Aug 4, 2011 -- Antidepressants may be increasingly prescribed by non-psychiatrists to treat medical disorders in the absence of a psychiatric diagnosis.

The proportion of non-psychiatrist doctor visits where antidepressants were prescribed without a documented psychiatric diagnosis increased from 59.5% to 72.7% between 1996 and 2007, according to a new study in Health Affairs.

Experts not affiliated with the study are quick to caution that there are many possible, and plausible, explanations for what seems to be an uptick, and that depression remains largely underdiagnosed and undertreated in the U.S.

In the study, researchers analyzed antidepressant prescriptions written for adults aged 18 and older from 1996 to 2007 during office-based doctors’ visits. In 1996, 2.5% of all visits to non-psychiatrists resulted in an antidepressant prescription. In 2007, that increased to 6.4%. Antidepressant prescriptions from primary care doctors for nonpsychiatric disorders increased from 3.1% to 7.1% during the study period. Many of these patients were listed as having general medical conditions such as diabetes, heart disease, or nonspecific pain symptoms.

 

Are Non-Psychiatrists Doling Out Antidepressants?

By contrast, antidepressants prescribed by non-psychiatrist doctors for psychiatric diagnoses only increased from 1.7% to 2.4% from 1996 to 2007, the study showed.

“We need to better understand the causes for increased prescription of antidepressants without a psychiatric diagnosis in the general medical settings,” study author Ramin Mojtabai, MD, PhD, MPH, an associate professor in department of mental health at Johns Hopkins Bloomberg School of Public Health in Baltimore, says in an email.
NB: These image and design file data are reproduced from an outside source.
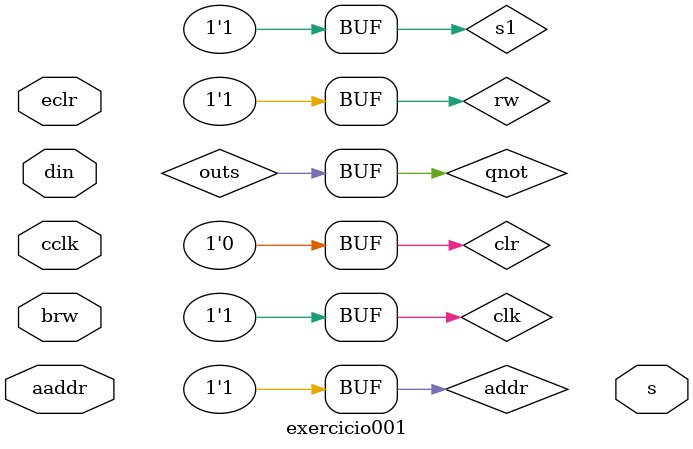
<source format=v>
`include "jkFF.v"

module exercicio001(input aaddr,input brw,input cclk, input din, output s, input eclr);

	reg addr,rw,clk,in01,in02,in03,clr;
	
	wire s1,outs;
	
		and And01(s1,addr,rw,clk);
	
		jkff J01(q,qnot,s1,in00,clk);
		jkff J02(q,qnot,s1,in01,clk);
		jkff J03(q,qnot,s1,in02,clk);
		jkff J04(q,qnot,s1,in03,clk);
	
		and And02(outs,qnot,addr);
	
	initial begin 
		$display ( "Guia 10 - Pedro Henrique Hardeman Guedes" );
		$display ( "Matrícula: 397260" ); 
	
		addr = 0; 
		clk = 0; 
		rw = 0;
		clr = 0; 
	
		$monitor( "%4d %4b", $time, outs ); 
	
		#1 clk = 0; addr = 0; rw = 1; 
		#1 clk = 0; addr = 1; rw = 0;
		#1 clk = 0; addr = 1; rw = 1;
		#1 clk = 1; addr = 0; rw = 0;
		#1 clk = 1; addr = 0; rw = 1;
		#1 clk = 1; addr = 1; rw = 0;
		#1 clk = 1; addr = 1; rw = 1;
	
	end 
	
endmodule
	
// OBS.: SIMULAR NO LOGISIM.
	
</source>
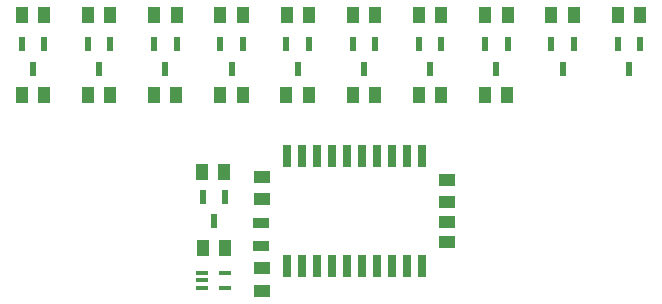
<source format=gbr>
%TF.GenerationSoftware,KiCad,Pcbnew,(5.1.10)-1*%
%TF.CreationDate,2021-07-06T17:58:10+02:00*%
%TF.ProjectId,StopWatch,53746f70-5761-4746-9368-2e6b69636164,rev?*%
%TF.SameCoordinates,Original*%
%TF.FileFunction,Paste,Top*%
%TF.FilePolarity,Positive*%
%FSLAX46Y46*%
G04 Gerber Fmt 4.6, Leading zero omitted, Abs format (unit mm)*
G04 Created by KiCad (PCBNEW (5.1.10)-1) date 2021-07-06 17:58:10*
%MOMM*%
%LPD*%
G01*
G04 APERTURE LIST*
%ADD10R,1.400000X1.000000*%
%ADD11R,1.000000X1.400000*%
%ADD12R,0.600000X1.250000*%
%ADD13R,1.050000X0.400000*%
%ADD14R,1.400000X0.950000*%
%ADD15R,0.650000X1.850000*%
%ADD16R,1.470000X1.050000*%
G04 APERTURE END LIST*
D10*
%TO.C,R27*%
X52681800Y-73568500D03*
X52681800Y-71668500D03*
%TD*%
D11*
%TO.C,R26*%
X82780000Y-50240000D03*
X84680000Y-50240000D03*
%TD*%
%TO.C,R25*%
X79073700Y-50230000D03*
X77173700Y-50230000D03*
%TD*%
%TO.C,R24*%
X34223400Y-56960000D03*
X32323400Y-56960000D03*
%TD*%
%TO.C,R23*%
X34223400Y-50221000D03*
X32323400Y-50221000D03*
%TD*%
%TO.C,R22*%
X37927200Y-56960000D03*
X39827200Y-56960000D03*
%TD*%
%TO.C,R21*%
X37929700Y-50221000D03*
X39829700Y-50221000D03*
%TD*%
%TO.C,R20*%
X43531000Y-56960000D03*
X45431000Y-56960000D03*
%TD*%
%TO.C,R19*%
X45436000Y-50221000D03*
X43536000Y-50221000D03*
%TD*%
%TO.C,R18*%
X73450000Y-56960000D03*
X71550000Y-56960000D03*
%TD*%
%TO.C,R17*%
X71567400Y-50221000D03*
X73467400Y-50221000D03*
%TD*%
D12*
%TO.C,Q11*%
X83730000Y-54772600D03*
X82775000Y-52672600D03*
X84685000Y-52672600D03*
%TD*%
%TO.C,Q10*%
X78123700Y-54771800D03*
X77168700Y-52671800D03*
X79078700Y-52671800D03*
%TD*%
%TO.C,Q9*%
X33273400Y-54776200D03*
X32318400Y-52676200D03*
X34228400Y-52676200D03*
%TD*%
%TO.C,Q8*%
X38879700Y-54776200D03*
X37924700Y-52676200D03*
X39834700Y-52676200D03*
%TD*%
%TO.C,Q7*%
X44486000Y-54776200D03*
X43531000Y-52676200D03*
X45441000Y-52676200D03*
%TD*%
%TO.C,Q6*%
X72517400Y-54776200D03*
X71562400Y-52676200D03*
X73472400Y-52676200D03*
%TD*%
D13*
%TO.C,IC2*%
X49497100Y-72040000D03*
X49497100Y-73340000D03*
X47597100Y-73340000D03*
X47597100Y-72690000D03*
X47597100Y-72040000D03*
%TD*%
D11*
%TO.C,R14*%
X49546000Y-69936000D03*
X47646000Y-69936000D03*
%TD*%
%TO.C,R13*%
X49450000Y-63500000D03*
X47550000Y-63500000D03*
%TD*%
%TO.C,R10*%
X51034800Y-56960000D03*
X49134800Y-56960000D03*
%TD*%
%TO.C,R9*%
X51042300Y-50221000D03*
X49142300Y-50221000D03*
%TD*%
%TO.C,R8*%
X56638600Y-56960000D03*
X54738600Y-56960000D03*
%TD*%
%TO.C,R7*%
X56648600Y-50221000D03*
X54748600Y-50221000D03*
%TD*%
%TO.C,R6*%
X62242400Y-56960000D03*
X60342400Y-56960000D03*
%TD*%
%TO.C,R5*%
X62254800Y-50221000D03*
X60354800Y-50221000D03*
%TD*%
%TO.C,R4*%
X67846200Y-56960000D03*
X65946200Y-56960000D03*
%TD*%
D10*
%TO.C,R3*%
X52656000Y-65799000D03*
X52656000Y-63899000D03*
%TD*%
%TO.C,R2*%
X68370000Y-64154000D03*
X68370000Y-66054000D03*
%TD*%
D11*
%TO.C,R1*%
X67861100Y-50221000D03*
X65961100Y-50221000D03*
%TD*%
D12*
%TO.C,Q5*%
X48596000Y-67684000D03*
X47641000Y-65584000D03*
X49551000Y-65584000D03*
%TD*%
%TO.C,Q4*%
X50092300Y-54776200D03*
X49137300Y-52676200D03*
X51047300Y-52676200D03*
%TD*%
%TO.C,Q3*%
X55698600Y-54776200D03*
X54743600Y-52676200D03*
X56653600Y-52676200D03*
%TD*%
%TO.C,Q2*%
X61304800Y-54776200D03*
X60349800Y-52676200D03*
X62259800Y-52676200D03*
%TD*%
%TO.C,Q1*%
X66911100Y-54776200D03*
X65956100Y-52676200D03*
X67866100Y-52676200D03*
%TD*%
D14*
%TO.C,LED1*%
X52622000Y-67832000D03*
X52622000Y-69732000D03*
%TD*%
D15*
%TO.C,IC1*%
X66211000Y-71491000D03*
X64941000Y-71491000D03*
X63671000Y-71491000D03*
X62401000Y-71491000D03*
X61131000Y-71491000D03*
X59861000Y-71491000D03*
X58591000Y-71491000D03*
X57321000Y-71491000D03*
X56051000Y-71491000D03*
X54781000Y-71491000D03*
X54781000Y-62141000D03*
X56051000Y-62141000D03*
X57321000Y-62141000D03*
X58591000Y-62141000D03*
X59861000Y-62141000D03*
X61131000Y-62141000D03*
X62401000Y-62141000D03*
X63671000Y-62141000D03*
X64941000Y-62141000D03*
X66211000Y-62141000D03*
%TD*%
D16*
%TO.C,C1*%
X68370000Y-69434000D03*
X68370000Y-67754000D03*
%TD*%
M02*

</source>
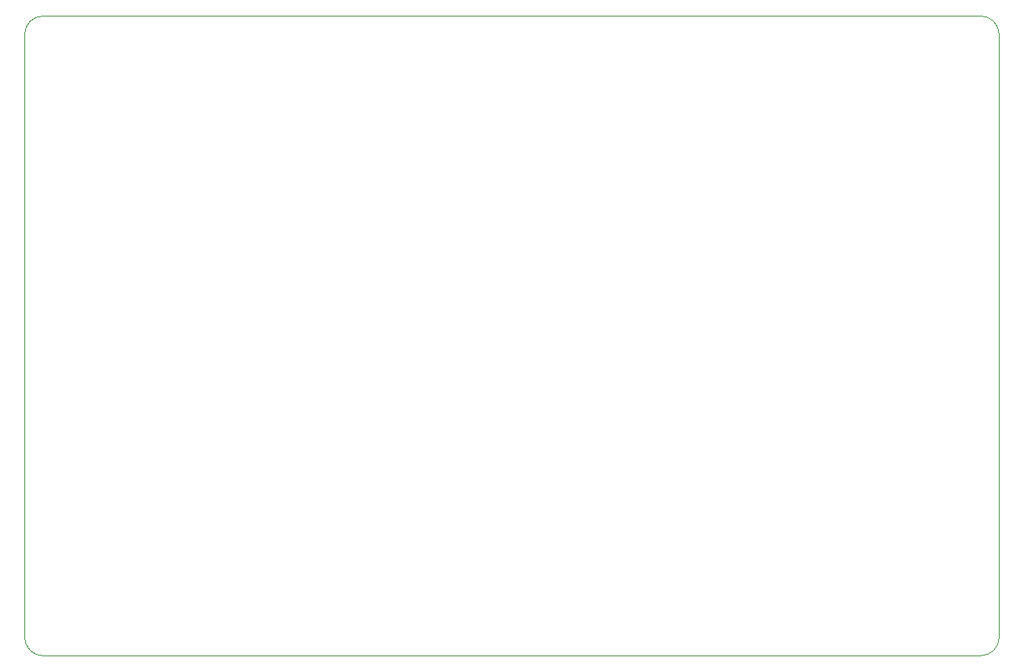
<source format=gm1>
G04 #@! TF.GenerationSoftware,KiCad,Pcbnew,(5.1.4)-1*
G04 #@! TF.CreationDate,2020-01-19T17:46:34-08:00*
G04 #@! TF.ProjectId,Light_intensity_data_logger,4c696768-745f-4696-9e74-656e73697479,rev?*
G04 #@! TF.SameCoordinates,Original*
G04 #@! TF.FileFunction,Profile,NP*
%FSLAX46Y46*%
G04 Gerber Fmt 4.6, Leading zero omitted, Abs format (unit mm)*
G04 Created by KiCad (PCBNEW (5.1.4)-1) date 2020-01-19 17:46:34*
%MOMM*%
%LPD*%
G04 APERTURE LIST*
%ADD10C,0.050000*%
G04 APERTURE END LIST*
D10*
X75000000Y-101000000D02*
G75*
G02X73000000Y-99000000I0J2000000D01*
G01*
X178000000Y-99000000D02*
G75*
G02X176000000Y-101000000I-2000000J0D01*
G01*
X176000000Y-32000000D02*
G75*
G02X178000000Y-34000000I0J-2000000D01*
G01*
X73000000Y-34000000D02*
G75*
G02X75000000Y-32000000I2000000J0D01*
G01*
X73000000Y-99000000D02*
X73000000Y-34000000D01*
X176000000Y-101000000D02*
X75000000Y-101000000D01*
X178000000Y-34000000D02*
X178000000Y-99000000D01*
X75000000Y-32000000D02*
X176000000Y-32000000D01*
M02*

</source>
“What we are observing is that Americans are increasingly viewing psychiatric medications as a solution for a wide range of social and interpersonal problems and for dealing with daily stress [and] general medical providers appear to be going along with this trend,” he says.

Although the findings suggest that these medications may be overly prescribed, depression and anxiety disorders are still underdiagnosed and undertreated, he says. “The irony is that many patients with major depression or anxiety disorders who could potentially benefit from treatment with antidepressant medications do not receive these treatments,” Mojtabai says.

The solution, he says, involves both clinician and patient education regarding the appropriate treatment with antidepressants.

Mojtabai’s co-author, Mark Olfson, MD, a professor of clinical psychiatry at the College of Physicians and Surgeons of Columbia University and a research psychiatrist at New York State Psychiatric Institute, both in New York City, says that the new findings “raise concerns about inappropriate use of antidepressants.”

But the data only provide a snapshot, he says. “It is possible that these individuals have a history of depression or other mental health issues that led to the prescription but may not be documented in this visit,” he says.

The findings may also speak to our fragmented health care system, Olfson says. “If you are in a situation where you receive medicine from one doctor and see another doctor for counseling, make sure the two are communicating,” he says. “The more coordinated the care, the more focused and effective the treatment will be. Medications and counseling are more powerful together than either one alone.”

Peter D. Kramer, MD, a psychiatrist at Brown University in Providence, R.I., and the author of several books, including Listening to Prozac, says that the study asks more questions than it answers.

“This is a chart review so the question is, ‘Are the findings documenting inappropriate prescribing or inappropriate charting?’” he says.

“Most people are treated outside of specialty, and there have been very extensive efforts to educate the primary care community about depression, and it's hard to say whether this study shows the success of this effort or the failure,” he says.